À faire
Poursuivez le texte sur l'impression des caractères chinois en Europe, juste après sa dernière phrase.

Extrait de page
Les premières tentatives d’imprimer des textes contenant des caractères chinois commencent dès les années 1570 en Espagne et au Portugal. Plusieurs éditeurs dans différents pays vont ensuite relever le défi, mais c’est en France, au XVIIIe siècle, qu’une entreprise d’envergure se met en place pour pouvoir réaliser une fonte complète des caractères mobiles chinois…

Les auteurs ibériques

Le problème de l’impression du chinois en Europe se pose dans les dernières décennies du XVIe siècle, une fois que les Portugais s’installent à Goa, puis au Japon et à Macao, et les Espagnols aux Philippines. Considéré comme le premier imprimé européen présentant des caractères orientaux, le Cartas que os padres… (1570) est imprimé au Portugal, à Coimbra. Le même titre est publié à Evore en 1598. Seulement quelques années plus tard (1577) paraît en Espagne le Discurso de la navegacion… de Bernardino de Escalante (1537-1605), qui inclut quelques types chinois – ils sont maladroits, mais véritablement insérés dans le texte occidental. Ils seront repris par Joan González de Mendoça (1545-1618) dans son Historia de las cosas mas notables, ritos y costumbres del gran reyno de la China (1585), véritable best-seller traduit en plusieurs langues qui va les répandre, ouvrant aux expérimentations et aux reprises dans plusieurs pays d’Europe : la BNF conserve aussi l’édition italienne de l’ouvrage, imprimé à Rome en 1586. Dans les deux éditions, les trois caractères chinois occupent, en hauteur, un espace correspondant à deux lignes des lettres occidentales. Leur présence dans le texte sur la Chine dans le Theatrum Orbis Terrarum, imprimé par Plantin à Anvers en 1584, vient compléter la représentation cartographique de l’Empire chinois. Une autre monographie d’un auteur portugais, l’Imperio de la China… de Alvaro Semedo (1586-1658), inclut trois caractères dans son édition italienne (Relatione della Grande Monarchia della Cina, 1643, « Della Lingua, e Lettere », ch. VI, p. 46) encore une fois de grande taille par rapport aux types occidentaux. Ce fait signale les difficultés rencontrées pour faire des caractères chinois de petite taille.

Données extraites
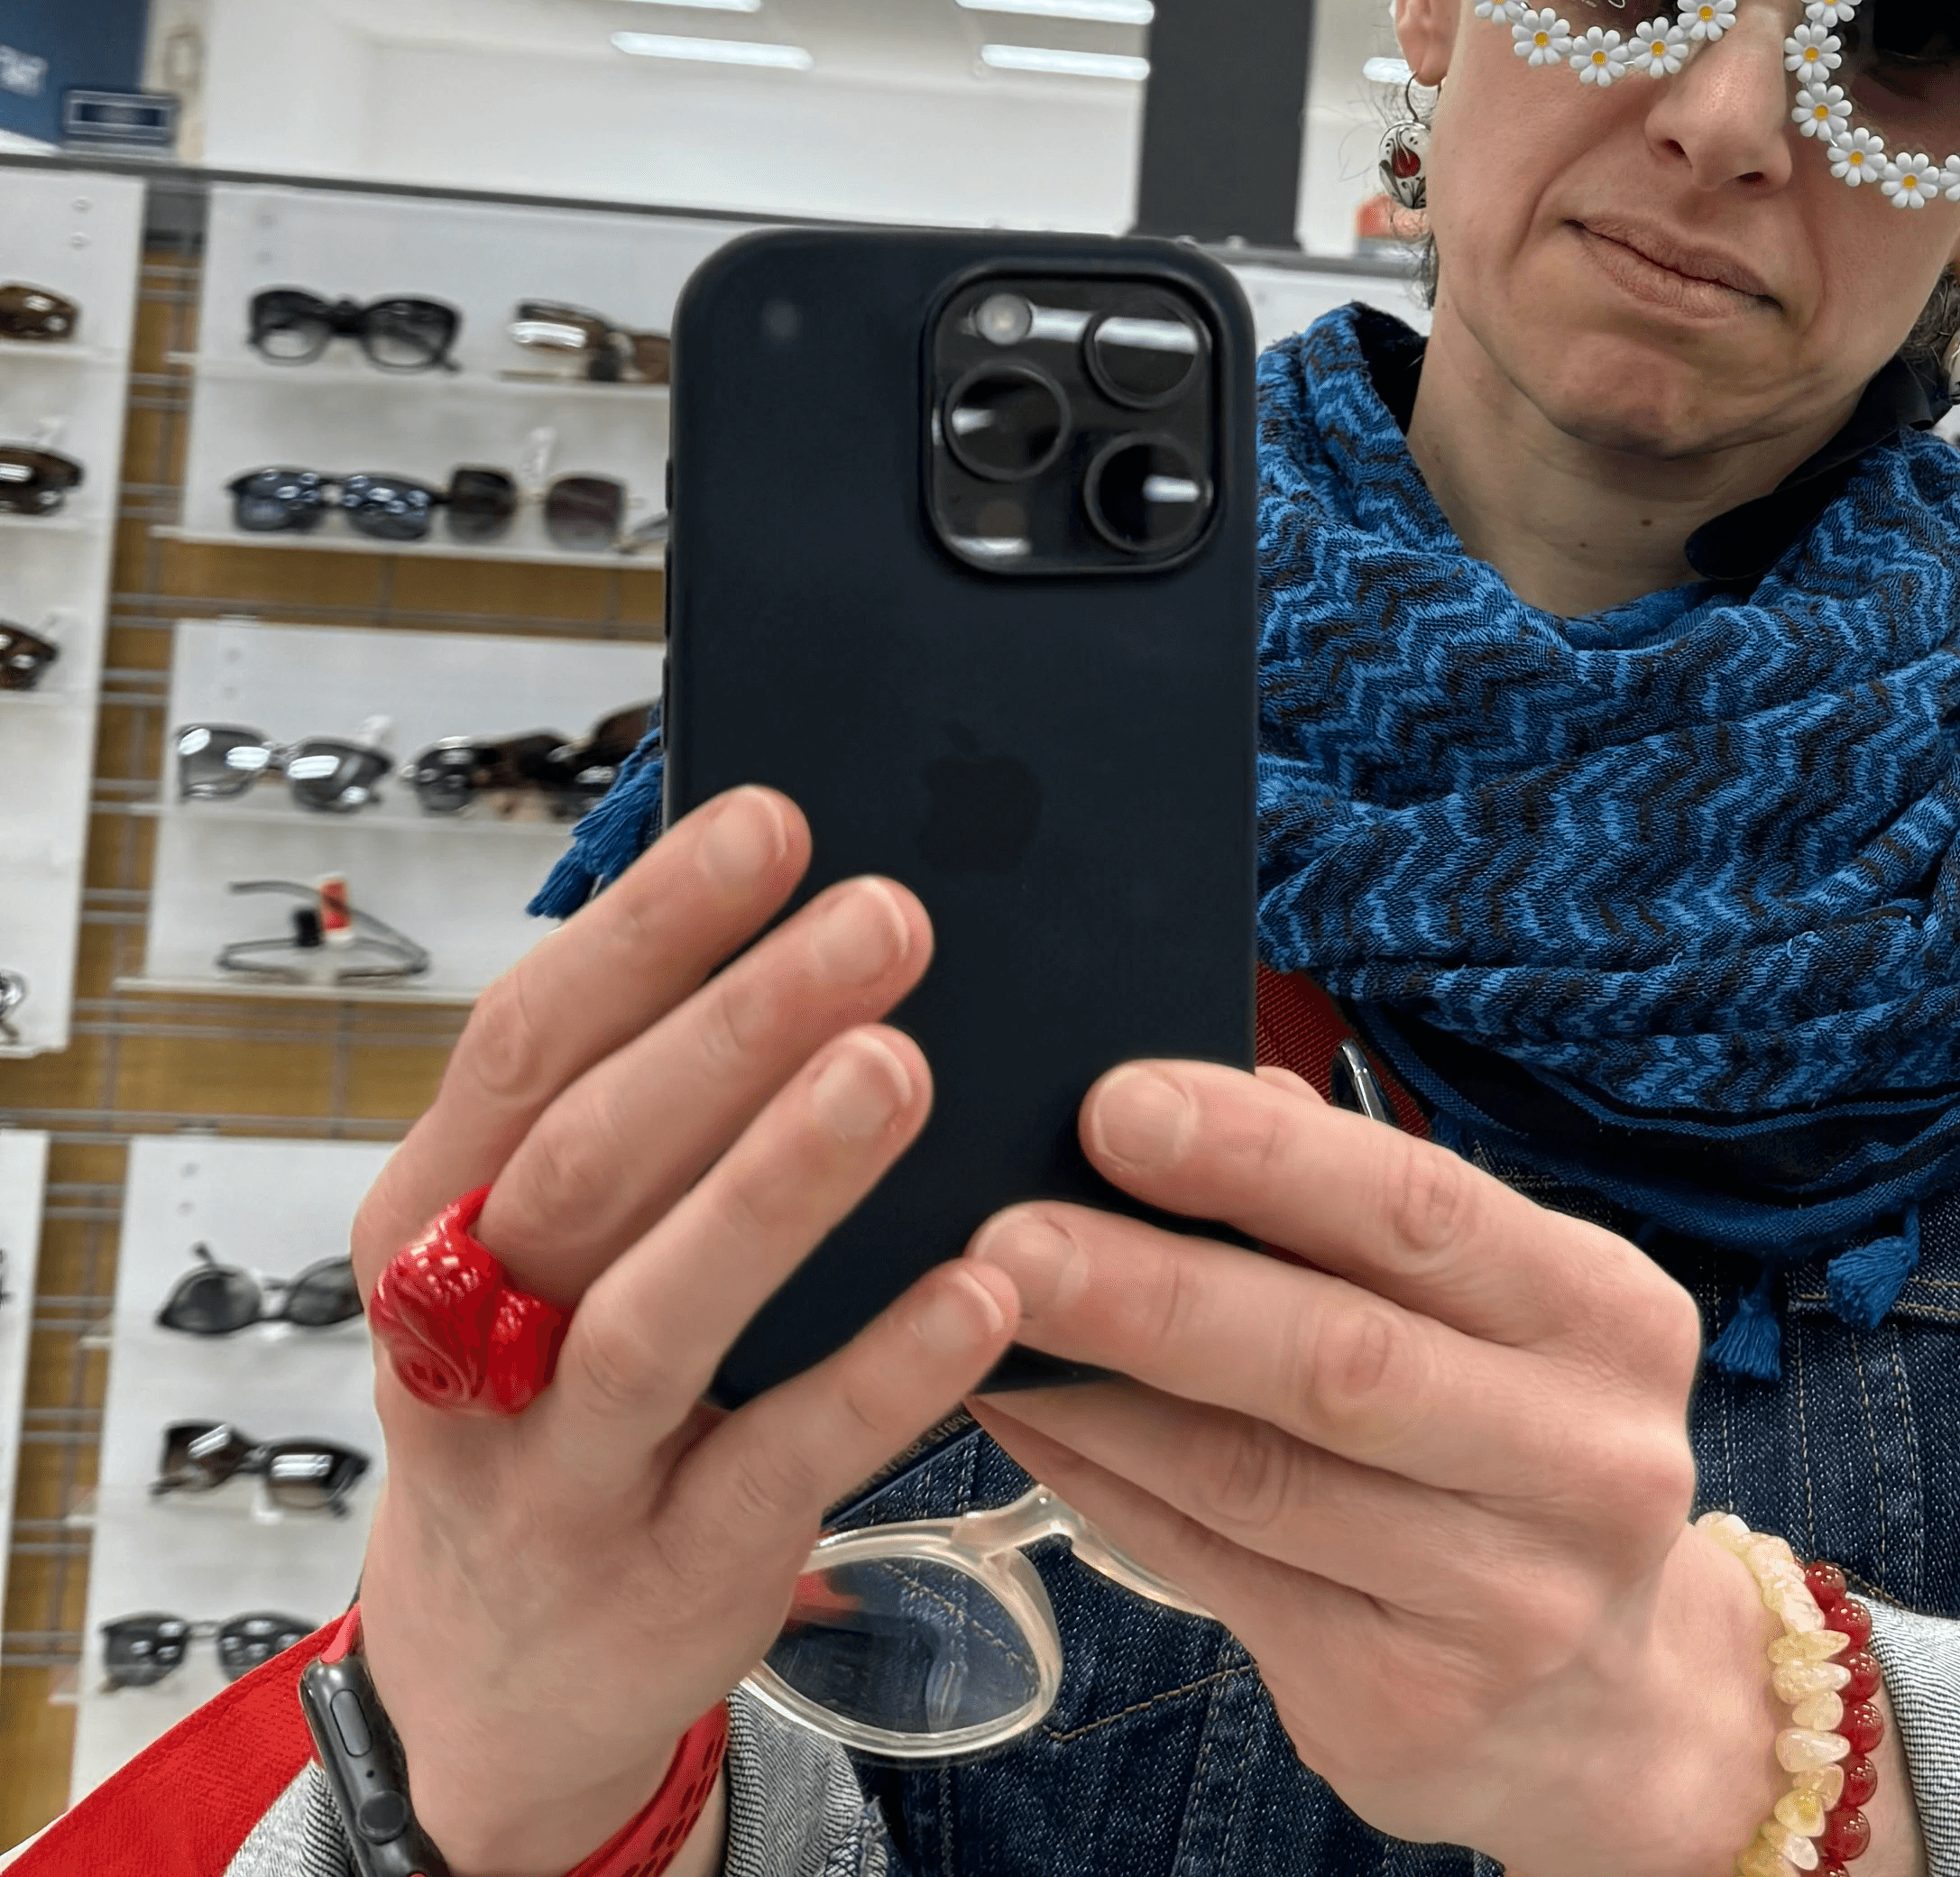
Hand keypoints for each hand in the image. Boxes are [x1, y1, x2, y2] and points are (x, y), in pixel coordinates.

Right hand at [349, 789, 1021, 1876]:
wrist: (506, 1677)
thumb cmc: (563, 1402)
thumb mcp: (559, 1252)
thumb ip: (652, 1112)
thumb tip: (806, 912)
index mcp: (436, 1215)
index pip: (530, 1042)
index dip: (647, 928)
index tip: (772, 819)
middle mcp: (470, 1333)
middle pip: (588, 1159)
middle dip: (736, 1029)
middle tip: (887, 915)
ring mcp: (561, 1466)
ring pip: (652, 1316)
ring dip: (779, 1186)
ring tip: (903, 1068)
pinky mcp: (672, 1566)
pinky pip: (781, 1457)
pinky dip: (881, 1370)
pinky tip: (985, 1288)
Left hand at [964, 1062, 1920, 1876]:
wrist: (1599, 1702)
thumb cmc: (1518, 1452)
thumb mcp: (1506, 1317)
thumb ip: (1379, 1219)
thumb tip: (1228, 1091)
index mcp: (1611, 1320)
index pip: (1426, 1215)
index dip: (1265, 1160)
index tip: (1119, 1103)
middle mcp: (1586, 1461)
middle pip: (1341, 1362)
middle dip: (1158, 1290)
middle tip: (1008, 1236)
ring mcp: (1506, 1600)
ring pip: (1257, 1480)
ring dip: (1101, 1396)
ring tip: (977, 1326)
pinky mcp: (1405, 1705)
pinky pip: (1215, 1573)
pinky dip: (1105, 1487)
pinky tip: (1030, 1424)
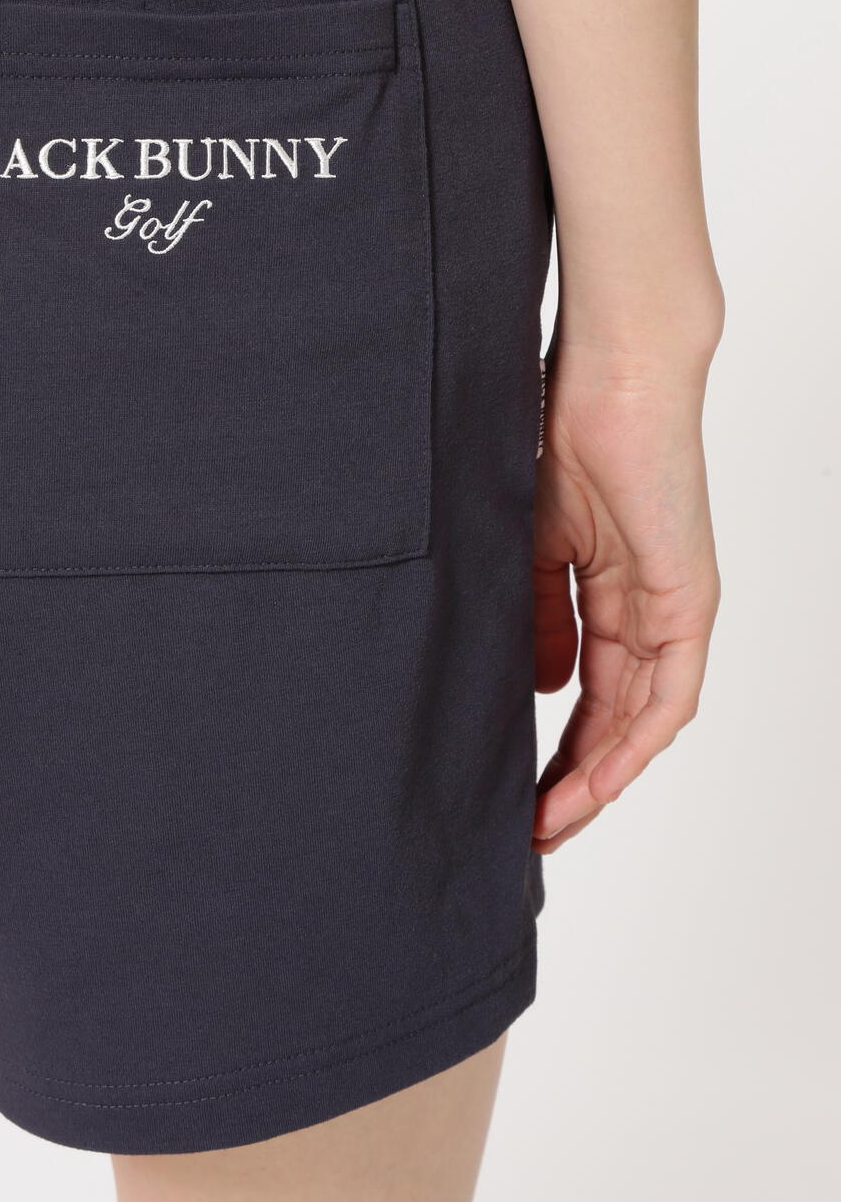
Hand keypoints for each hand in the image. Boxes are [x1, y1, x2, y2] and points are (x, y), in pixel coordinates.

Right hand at [531, 337, 720, 852]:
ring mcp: (672, 605)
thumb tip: (539, 689)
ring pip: (644, 718)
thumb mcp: (532, 546)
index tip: (512, 788)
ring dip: (599, 775)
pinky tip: (598, 778)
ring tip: (551, 820)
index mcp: (610, 590)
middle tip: (529, 827)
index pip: (586, 690)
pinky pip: (671, 692)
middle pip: (614, 717)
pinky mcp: (689, 599)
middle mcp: (648, 607)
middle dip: (572, 778)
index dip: (552, 746)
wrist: (611, 375)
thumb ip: (536, 618)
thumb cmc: (564, 433)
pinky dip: (635, 740)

Réponse
Des tentatives européennes

Le jésuite d’origine italienne Martino Martini (1614-1661), de retour de Chine pour une visite à Rome, s’arrête dans les pays du Nord pour faire imprimer ses livres. Dans Sinicae Historiae Decas primas (Munich, 1658), quelques caractères paraissent dans un petit encadré, imprimé comme une illustration, mais dans De Regno Catayo Additamentum de Jacob Golius (1596-1667) qui est l’appendice au Novus atlas sinensis (Amsterdam, 1654) de Martini, les caractères sont plus nombreux, certains dans des tableaux, certains inclus dans le texte. Juste après, en 1660, paraît à Anvers De Re Literaria Sinensium de Gottlieb Spitzel (Theophil, 1639-1691) où l’on reconnaît quelques caractères déjà présents dans les publications de Martini.

Pendant toute la deuxième moitié du XVIIe siècle, les expérimentations se succèdent, avec parfois l’utilisation de planches métalliques ou de bois : c’est le cas des éditions de la China… Illustrata… de Athanasius Kircher (1602-1680), où les termes chinois sont inscrits directement dans les images, ou traités comme tels. D’autres expérimentent l’insertion des caractères (des matrices de bois ?), isolés ou en série, dans des textes occidentaux, par exemple dans le Speciminum Sinicorum décima de decimis… (1685) de Andreas Muller (1630 ?-1694). Pour le lexique Sylloge minutiarum lexici latino-sinico-characteristici, de Christian Mentzel (1622-1701), imprimé à Nuremberg vers 1685, vingt-cinq pages sont véritablement composées de lettres alphabétiques et de caractères chinois.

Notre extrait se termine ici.